Мартинас дневал и ночевал в бригадах. Он не любил кабинетного руководства, особенно после того, как партия осудила подобный стиль работы, а печать развернула против него широкую кампанию. И надо ж было так случиться — над кем только случай иногда не подшучивает! — что однажды днем Юренас застал его в председательском кабинете, куда он на минуту забежал уточнить посевную сводку.

Мартинас вышел из-за стола, демонстративно поглядывая на свои грязные сапоги, но Юренас не обратил на это внимания, словно и полагается, чтобы в страду председатель колхоза ходил небритый, грязный и, ясное дело, не пахнул одеколоном.

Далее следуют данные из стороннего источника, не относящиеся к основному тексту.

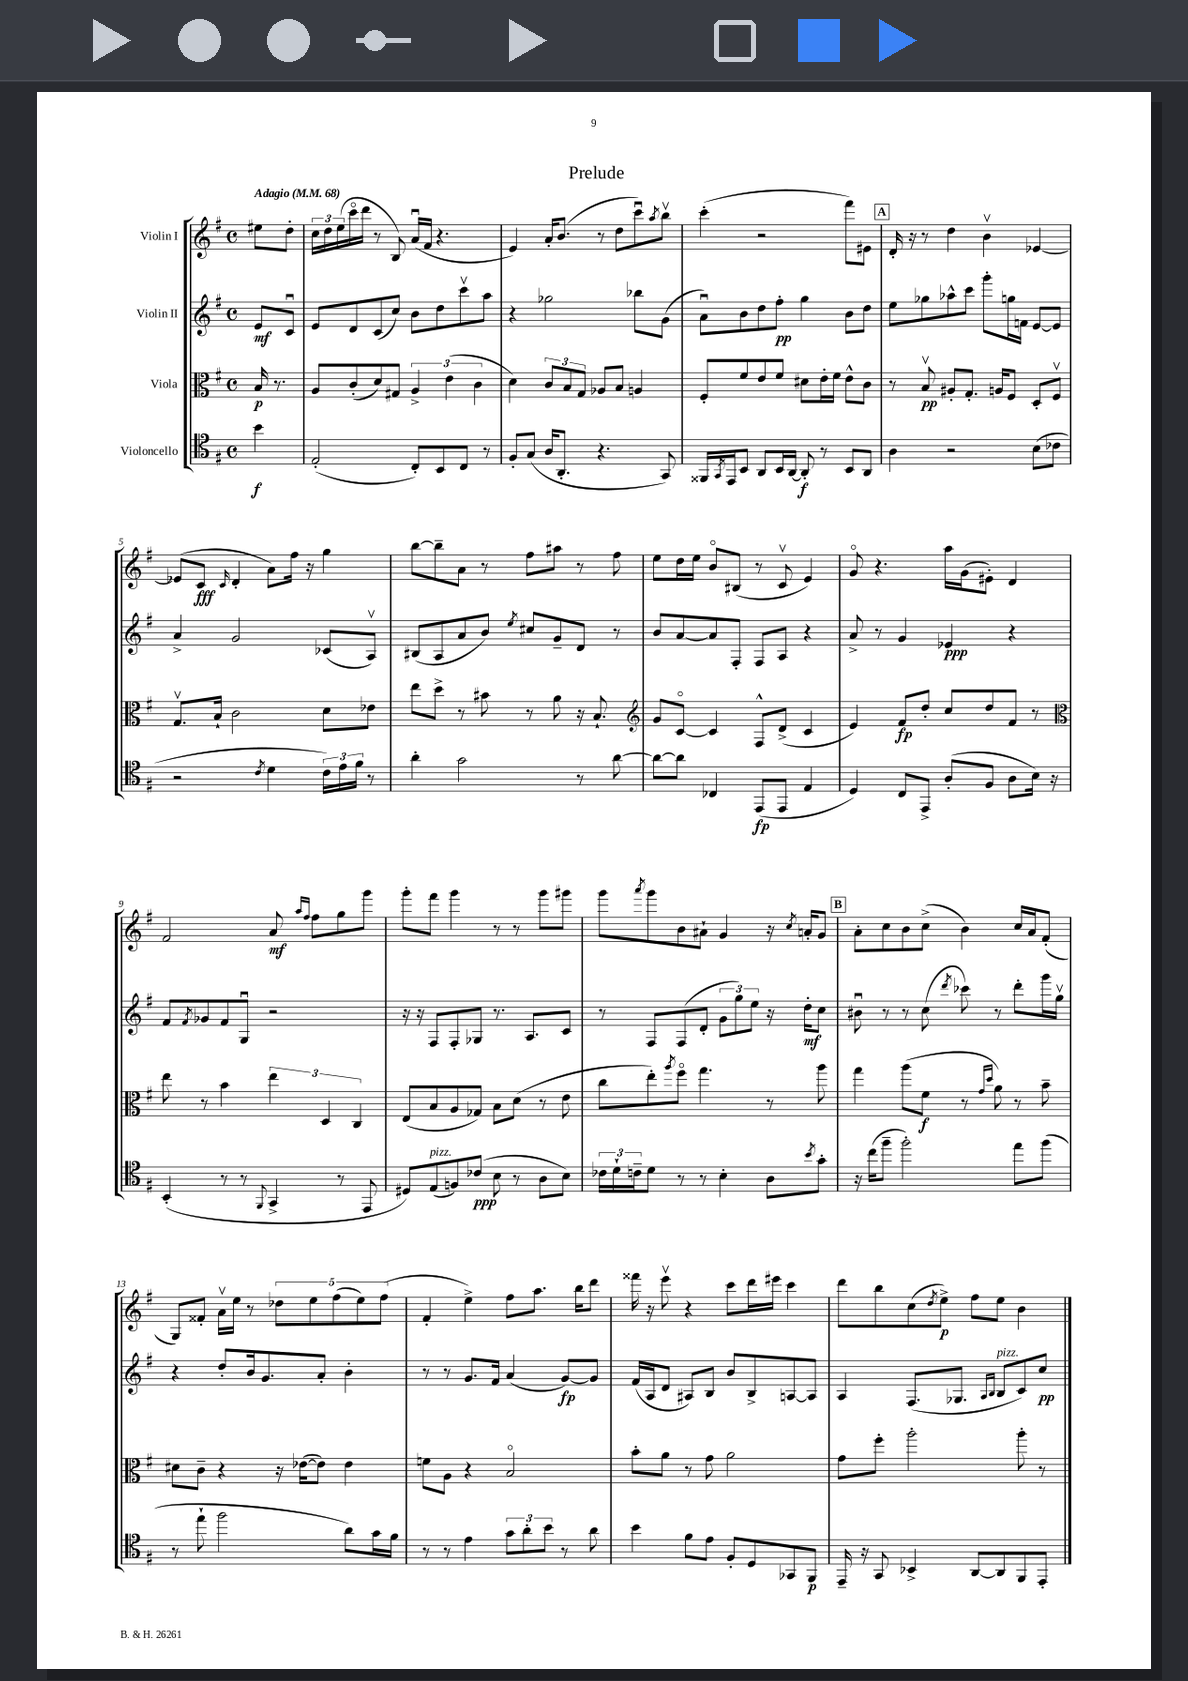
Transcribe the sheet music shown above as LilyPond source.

\header { title = "Prelude" }
<<
\new StaffGroup <<
\new Staff = "s0" \with { instrumentName = "Violin I" } {
    \clef treble \key g \major \defaultTimeSignature \time 4/4 \partial 4 \tempo "Adagio" 4 = 68
    eis''8 d''8-. |
    \tuplet 3/2 { c''16 d''16 e''16( } c'''16\flageolet d'''16 r8 b8) a'16\downbow( fis'16 r4. |
    e'4) a'16-. b'8.( r8 d''8 c'''8\downbow) \acciaccatura { a''8 } b''8\upbow |
    c'''4-.( r2 fis'''8) eis'8 |
    \mark \markup { \box "A" } d'16-. r16 r8 d''4 b'4\upbow ees'4~ |
    ees'8( c'8\fff \grace { c'16 } d'4-. a'8) fis''16 r16 g''4 |
    b''8~ b''8-- a'8 r8 fis''8 ais''8 r8 fis''8 |
    e''8 d''16 e''16 b'8\flageolet bis8( r8 c'8\upbow e'4) |
    g'8\flageolet r4. a''16 g'16( eis'8-.) d'4 |
    fis'2 a'8\mf \grace { a''16 fis''16 } fis''8 g''8 g'''8 |
    g'''8-. fis'''8 g'''4 r8 r8 g'''8 gis'''8 |
    g'''8 \acciaccatura { a'''8 } g'''8 b'8 ais'8-! g'4 r16 \acciaccatura { c''8 } a'16-. g'8 |
    \mark \markup { \box "B" } a'8-. c''8 b'8 c''8->( b'4) c''16 a'16 fis'8-.( |
    g8) fisis'8-. a'16\upbow e''16 r8 \tuplet 5/4 { des''8 e''8 fis''8( e''8) fis''8( } |
    fis'4-. e''4->) fis''8 a''8. b''16 d'''8 |
    fisis'''16 r16 e'''8\upbow r4 c'''8 d'''16 eis'''16 c'''4 |
    d'''8 b''8 c''8( \acciaccatura { d''8 } e''8->\p) fis''8 e''8 b'4 \bar "|." |
}
\new Staff = "s1" \with { instrumentName = "Violin II" } {
    \clef treble \key g \major \defaultTimeSignature \time 4/4 \partial 4
    e'8\mf c'8\downbow |
    e'8 d'8 c'8( c''8) b'8 d''8 c'''8\upbow a''8 |
    r4 ges''2 bes''8 g'8( |
    a'8\downbow) b'8 d''8 fis''8-.\pp g''4 b'8 d''8 |
    \mark \markup { \box "A" } e''8 ges''8 aes''8-^ c'''8 g'''8-. g''16 f'16 e'8~ e'8 |
    a'4-> g'2 ces'8( a8\upbow) |
    bis8( a8 a'8 b'8) \acciaccatura { e''8 } cis''8 g'8-- d'8 r8 |
    b'8 a'8~ a'8 fis8-. fis8 a8 r4 |
    a'8-> r8 g'4 ees'4\ppp r4 |
    fis'8 \acciaccatura { fis'8 } ges'8 fis'8 g8\downbow r2 |
    r16 r16 fis8 fis8-. ges8 r8. a8. c'8 |
    r8 fis8 fis8( d'8-. \tuplet 3/2 { g'8 g''8) e''8 } r16 d''16-.\mf c''8 |
    \mark \markup { \box "B" } bis'8\downbow r8 r8 c''8( \acciaccatura { d'''8 } ces'''8) r8 d'''8-. g'''16 g''16\upbow |
    r4 d''8-. b'16 g'8. a'8-. b'4-. |
    r8 r8 g'8. fis'16 a'4( g'8~\fp) g'8 |
    fis'16( a16 d'8 ais8) b8 b'8 b8-> a8~ a8 |
    a4 fis8.( ges8. \grace { a16 b16 } b8^\markup { \italic "pizz." } c'8) c''8\pp \bar "|." |
}
\new Staff = "s2" \with { instrumentName = "Viola" } {
    \clef alto \key g \major \defaultTimeSignature \time 4/4 \partial 4
    b16\p r8. |
    a8 c'8-.( d'8) gis8 \tuplet 3/2 { a4-> e'4( c'4 } |
    d'4) \tuplet 3/2 { c'8 b8 g8 } aes8 b8 a4 |
    fis8-. fis'8 e'8 fis'8 dis'8 e'16-. fis'16 e'8-^ c'8 |
    \mark \markup { \box "A" } r8 b8\upbow\pp ais8-. g8.-. a16 fis8 d8-. fis8\upbow |
    g8.\upbow b16-! c'2 d'8 ees'8 |
    e''8 d''8-> r8 bis'8 r8 a'8 r16 b8.-! |
    \clef treble g'8 c'8~\flageolet c'4 fis8-^ d'8->( c'4 |
    e'4) fis'8\fp d''8-. c''8 d''8 fis'8 r8 |
    \clef alto e''8 r8 b'4 \tuplet 3/2 { e''4 d4 c4 } |
    e8( b8 a8 ges8) b8 d'8( r8 e'8 |
    c''8 e''8-.) \acciaccatura { a''8 } fis''8\flageolet g''4. r8 a''8 |
    \mark \markup { \box "B" } g''4 a''8( fis'8\f r8 \grace { g'16 d''16 } a'8) r8 b'8-- |
    dis'8 c'8-- r4 r16 ees'16~( ees'8) ees'4 |
    f'8 a8 r4 b2\flageolet |
    b'8-. a'8 r8 g'8 a'2 |
    g'8 fis''8-. a''2-. a''8-. r8 \bar "|." |
}
\new Staff = "s3" \with { instrumentName = "Violoncello" } {
    \clef tenor \key g \major \defaultTimeSignature \time 4/4 \partial 4
    b'4\f |
    e2-.( c8-.) b,8 c8 r8 |
    fis8-. g8( a16 a,8.-. r4. g,8) |
    fisis,16 \acciaccatura { g,8 } e,16 b,8 a,8 b,16 a,16~ a,8-.\f r8 b,8 a,8 |
    \mark \markup { \box "A" } a4 r2 b8( ces'8 |
    r2 \acciaccatura { c'8 } d'4 \tuplet 3/2 { c'16) e'16 fis'16 } r8 |
    a'4-. g'2 r8 a'8~ |
    a'8~ a'8 ces4 e,8\fp( e,8 e4 |
    d4) c8 e,8-> a8-.( fis8 a8 b16) r16 |
    b,4-.( r8 r8 \appoggiatura { fis,8 } g,4-> r8 e,8 |
    dis8) e8^\markup { \italic "pizz." }( f8) ces'8\ppp( b8 r8 a8 b8) |
    \tuplet 3/2 { ces'16 d'16-! c'16-- } d'8 r8 r8 b4-. a8 \acciaccatura { b'8 } g'8-. |
    \mark \markup { \box "B" } r16 c''16( fis''8-- fis''2-.) e''8 fis''8( |
    r8 e''8-! fis''2 a'8) g'16 fis'16 |
    r8 r8 e'4 \tuplet 3/2 { g'8 a'8-. b'8 } r8 a'8 |
    b'4 fis'8 e'8 fis8-. d8 ges,8 fis,8\p |
    e,16-- r16 g,8 bes,4-> a,8~ a,8 fis,8 e,8-. \bar "|." |
}
>>
>>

Да и сам Юренас выглядел не лучше: лицо осунулось, в глазах озабоченность и трудно скрываемая усталость, а одежда… нет, не скажешь, что перед тобой секретарь райкома. Куцый драный пиджачишко с бахромой на рукавах, под ним вязаный жилет, сорочка без галстука; штаны невыразимого цвета кое-как заправлены в стоптанные резиновые сапоги; на крупной голове крестьянская фуражка с узким козырьком. Все старое, мятое, засаленное. Человек, только что видевший Юренаса в кабинете — аккуратного, солидного, опрятного, — невольно мог заподозрить его в неискренности, решить, что секретарь нарочно рядится в воробьиные перья, чтобы подчеркнуть свою демократичность и таким манером перескочить расстояние, отделяющее его от колхозников, которое, наверное, не умеет преодолеть иными способами. В этой догадке, пожалуй, была доля правды, но только доля. Колхозники считали Юренаса своим. Во всяком случае, ему так казалось. Им нравилась его грубоватая, простая речь, так отличавшаяся от той речи, которой он пользовался у себя в кабинете со «своими кадрами» и интеллигентами, его обыденность, осведомленность в вопросах сельского хозяйства, хоть иногда всех неприятно поражали неожиданные мероприятия райкома, идущие вразрез со мнением самого секретаря. Но в таких случаях колхозники находили для него оправдание, говоря: «Ничего не поделаешь. И на его голову есть начальство».